Kotlin's inline classes (and Scala's AnyVal classes) are syntax sugar for static methods. The object itself is erased completely whenever possible (just like primitive values).
case class Foo(x: Int) extends AnyVal {
def square: Int = x * x
}
val bar: Foo = Foo(5)
println(bar.square) // => 25
Compiles down to (the moral equivalent of)
object Foo {
def square(x: Int): Int = x * x
}
val bar: Int = 5
println(Foo.square(bar)) // => 25
If the inner value (x, in this case) can be stack-allocated or stored in registers then `Foo(x): Foo` will as well. `Foo(x): Bar` (where Bar is a supertype of Foo) will be autoboxed, but that also applies to primitive types (`5: Any` becomes a java.lang.Integer in memory).

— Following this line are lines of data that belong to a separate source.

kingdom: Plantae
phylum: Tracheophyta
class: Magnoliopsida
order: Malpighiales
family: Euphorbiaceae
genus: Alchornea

Which is guaranteed to be always stack-allocated or stored in registers, again you cannot retrofit semantics, specially when passing those classes to binary libraries.
You're correct that the Scala version isn't ABI-compatible. But Scala doesn't care about ABI between minor releases anyway, so that probably wouldn't stop them from changing it to align with Java.
There is also precedence for this, Scala 2.12 changed the encoding of lambdas from anonymous classes to Java 8's invokedynamic.